# [Problem details]
Please extend the reader comment thread on the links post, picking up right after its final line.

Superb investigation from Gawker’s Adrian Chen, unmasking Reddit’s Violentacrez, the biggest troll on the web

 

CATEGORIZED UNDER: Links

Comments (7)

  1. Tony Mach

    “One chemist faked results. Now 34,000 criminal cases may be in question.”

    Like she did it all by her own motivation, and the cops did not lean on her to fulfill their quota – riiiiight.

    The entire war-on-drugs and prison-industrial-police-state-complex is rotten to core – but go ahead and vote people in who are “tough on crime”. Yeah, right.

  2. Reginald Selkirk

    “As an Einstein letter calling religion “childish” is being auctioned off on eBay, Becca Rosen explores his nuanced views on god and religion. Great piece”

    I didn’t find it to be so great.

    Despite the dramatic events in the world that he both lived through (e.g. the Holocaust)

    He lived at the same time, but did not personally experience the Holocaust.

    The clearest of those here is Einstein’s critique of religion as “childish.”

    This is clearly a misinterpretation. The quote from Einstein refers to the legends in the Bible as “childish,” not religion in general.

    You can search on ‘Einstein’ and my name to find criticism of an essay Einstein published on the topic of science and religion, in which he made multiple mistakes in a single paragraph. I am still baffled that people look to Einstein for wisdom on this topic.

  3. Daniel J. Andrews

    Re: why does no-one visit hell in near death experiences.

    Apparently, someone did (least we were told so by someone who was there—or someone who knew someone who was there…… ;-)

    Anyway, guy had a heart attack. Died. Paramedics brought him back. He gained consciousness long enough to say, “Don’t let me die! I’m in hell! I’m in hell!”. They lost him again, brought him back, told them to keep him alive as he kept going to hell. One paramedic said, Ask God for forgiveness, so the guy did, “died” again, and when he stabilized yet again, he could only remember being in heaven and couldn’t remember any of the trips to hell. So apparently hell is so bad you block it out of our mind and when you are in it, you’d rather have people cracking your rib cage for you than go back.

    And that was the story we were told way back when we were oh so young. Haven’t heard that story since which is unusual because these type of stories reach urban legend status over a large area. Wonder why that one didn’t spread…..??……

  4. Don’t despair. Half-life is a probability concept; you can’t get the maximum possible time of existence from it.

# [Data for review]
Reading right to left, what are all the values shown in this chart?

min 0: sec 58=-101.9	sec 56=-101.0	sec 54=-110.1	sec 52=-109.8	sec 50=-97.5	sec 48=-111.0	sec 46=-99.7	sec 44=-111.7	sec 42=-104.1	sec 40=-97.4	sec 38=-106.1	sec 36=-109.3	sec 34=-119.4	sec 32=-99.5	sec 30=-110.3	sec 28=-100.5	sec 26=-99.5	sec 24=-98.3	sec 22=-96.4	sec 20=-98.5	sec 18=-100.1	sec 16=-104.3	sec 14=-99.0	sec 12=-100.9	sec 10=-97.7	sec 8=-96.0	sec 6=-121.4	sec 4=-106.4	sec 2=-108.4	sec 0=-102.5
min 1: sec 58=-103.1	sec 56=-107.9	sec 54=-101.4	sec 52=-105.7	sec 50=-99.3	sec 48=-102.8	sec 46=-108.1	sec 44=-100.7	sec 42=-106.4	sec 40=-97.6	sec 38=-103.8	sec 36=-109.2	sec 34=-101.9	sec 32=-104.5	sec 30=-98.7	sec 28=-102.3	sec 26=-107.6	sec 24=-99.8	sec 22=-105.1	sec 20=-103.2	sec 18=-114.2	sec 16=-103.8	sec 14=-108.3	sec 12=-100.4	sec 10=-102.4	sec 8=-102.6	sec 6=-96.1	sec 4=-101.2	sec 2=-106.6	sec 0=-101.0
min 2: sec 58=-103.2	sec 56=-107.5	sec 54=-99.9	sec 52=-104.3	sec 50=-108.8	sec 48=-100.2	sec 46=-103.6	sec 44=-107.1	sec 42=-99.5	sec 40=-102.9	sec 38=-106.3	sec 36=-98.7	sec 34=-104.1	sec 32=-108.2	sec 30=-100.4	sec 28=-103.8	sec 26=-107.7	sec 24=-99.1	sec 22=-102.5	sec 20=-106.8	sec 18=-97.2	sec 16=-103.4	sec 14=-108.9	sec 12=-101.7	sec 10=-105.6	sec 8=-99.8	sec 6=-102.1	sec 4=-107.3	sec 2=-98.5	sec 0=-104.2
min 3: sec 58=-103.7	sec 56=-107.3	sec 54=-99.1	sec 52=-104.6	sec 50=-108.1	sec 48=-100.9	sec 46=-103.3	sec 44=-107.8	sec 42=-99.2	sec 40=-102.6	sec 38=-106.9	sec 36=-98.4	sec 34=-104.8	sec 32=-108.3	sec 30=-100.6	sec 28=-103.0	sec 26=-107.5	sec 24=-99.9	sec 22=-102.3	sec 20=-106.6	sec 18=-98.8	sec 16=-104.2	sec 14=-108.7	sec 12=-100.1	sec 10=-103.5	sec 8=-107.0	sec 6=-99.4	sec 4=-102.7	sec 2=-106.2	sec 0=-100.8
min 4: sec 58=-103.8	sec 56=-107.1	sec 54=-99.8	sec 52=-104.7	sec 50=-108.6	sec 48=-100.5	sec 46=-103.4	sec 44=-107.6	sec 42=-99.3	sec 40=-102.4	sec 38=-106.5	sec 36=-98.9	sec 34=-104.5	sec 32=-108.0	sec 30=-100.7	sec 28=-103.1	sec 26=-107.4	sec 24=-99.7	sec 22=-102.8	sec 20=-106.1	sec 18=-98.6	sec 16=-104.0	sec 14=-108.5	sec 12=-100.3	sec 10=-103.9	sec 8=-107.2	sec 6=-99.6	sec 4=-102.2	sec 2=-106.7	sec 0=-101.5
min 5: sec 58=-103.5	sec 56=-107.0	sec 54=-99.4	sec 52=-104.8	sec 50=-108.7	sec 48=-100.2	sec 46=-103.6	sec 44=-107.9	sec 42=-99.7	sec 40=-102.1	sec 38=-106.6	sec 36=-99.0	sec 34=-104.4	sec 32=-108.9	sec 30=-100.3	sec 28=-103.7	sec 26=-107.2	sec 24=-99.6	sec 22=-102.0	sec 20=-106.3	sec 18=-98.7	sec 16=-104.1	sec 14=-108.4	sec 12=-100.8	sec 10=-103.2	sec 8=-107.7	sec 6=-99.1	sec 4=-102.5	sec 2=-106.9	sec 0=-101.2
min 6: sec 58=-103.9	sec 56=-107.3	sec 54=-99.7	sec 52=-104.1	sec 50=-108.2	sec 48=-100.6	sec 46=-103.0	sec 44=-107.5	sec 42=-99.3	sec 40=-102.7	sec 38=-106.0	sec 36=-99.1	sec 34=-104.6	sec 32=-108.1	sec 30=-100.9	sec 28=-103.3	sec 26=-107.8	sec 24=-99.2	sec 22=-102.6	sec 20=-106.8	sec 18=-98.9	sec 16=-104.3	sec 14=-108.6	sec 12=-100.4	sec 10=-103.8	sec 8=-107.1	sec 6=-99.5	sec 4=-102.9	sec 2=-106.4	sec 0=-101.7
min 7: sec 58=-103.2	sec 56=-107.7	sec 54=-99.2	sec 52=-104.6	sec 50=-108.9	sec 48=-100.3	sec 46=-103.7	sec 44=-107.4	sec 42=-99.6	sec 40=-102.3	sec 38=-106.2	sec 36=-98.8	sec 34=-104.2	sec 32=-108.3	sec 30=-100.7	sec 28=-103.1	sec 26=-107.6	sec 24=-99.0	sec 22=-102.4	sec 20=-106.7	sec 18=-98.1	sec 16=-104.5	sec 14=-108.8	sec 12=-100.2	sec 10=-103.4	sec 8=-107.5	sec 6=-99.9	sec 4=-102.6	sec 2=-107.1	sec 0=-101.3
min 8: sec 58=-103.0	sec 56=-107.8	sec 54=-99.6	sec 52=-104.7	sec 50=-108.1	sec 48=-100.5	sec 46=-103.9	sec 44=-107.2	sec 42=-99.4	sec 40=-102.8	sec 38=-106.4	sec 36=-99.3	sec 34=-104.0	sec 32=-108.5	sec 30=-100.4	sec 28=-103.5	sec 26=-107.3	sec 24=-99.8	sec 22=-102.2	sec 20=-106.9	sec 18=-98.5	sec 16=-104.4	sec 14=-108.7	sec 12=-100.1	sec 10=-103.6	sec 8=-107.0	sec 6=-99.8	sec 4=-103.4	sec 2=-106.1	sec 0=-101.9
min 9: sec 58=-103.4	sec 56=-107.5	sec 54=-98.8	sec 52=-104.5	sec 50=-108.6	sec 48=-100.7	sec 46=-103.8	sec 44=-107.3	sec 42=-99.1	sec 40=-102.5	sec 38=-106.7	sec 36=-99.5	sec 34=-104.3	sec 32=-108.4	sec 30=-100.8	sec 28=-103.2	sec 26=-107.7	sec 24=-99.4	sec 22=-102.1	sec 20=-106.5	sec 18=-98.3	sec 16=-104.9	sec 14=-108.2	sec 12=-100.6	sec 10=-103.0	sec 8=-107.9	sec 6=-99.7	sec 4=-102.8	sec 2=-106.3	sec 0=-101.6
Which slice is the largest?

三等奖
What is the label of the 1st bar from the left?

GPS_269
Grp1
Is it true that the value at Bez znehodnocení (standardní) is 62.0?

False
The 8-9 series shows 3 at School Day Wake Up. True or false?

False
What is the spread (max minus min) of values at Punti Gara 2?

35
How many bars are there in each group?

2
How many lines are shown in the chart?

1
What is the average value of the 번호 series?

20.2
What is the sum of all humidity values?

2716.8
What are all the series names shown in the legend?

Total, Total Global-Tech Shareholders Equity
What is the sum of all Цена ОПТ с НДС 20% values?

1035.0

# [Answer]
  5. Why does no-one visit hell? They do, apparently, and a team of psychologists at Coventry (appropriately) have done a bit of research on it:
    http://www.theforbiddenknowledge.com/hardtruth/visions_of_hell.htm
    Not sure if it ever got published… I think Ian Hume still works on it
    http://wwwm.coventry.ac.uk/researchnet/CNaP/Pages/StaffProfile.aspx?ItemQuery1=163

  6. Jockaira

    #2. Reginald Selkirk Says:

    ” I am still baffled that people look to Einstein for wisdom on this topic.”

    Einstein’s “wisdom” is just as good as any other’s. After all we’re talking about opinions on the subject of mythical beings credited with all sorts of unexplainable magical powers and acts. It is a good assumption that Einstein gave a great deal of thought and consideration to the subject (as did many others of his contemporaries), just as he gave thought to other questions that had occupied mankind since prehistoric times, such as the true shape of physical reality.

    You also said: “He lived at the same time, but did not personally experience the Holocaust.”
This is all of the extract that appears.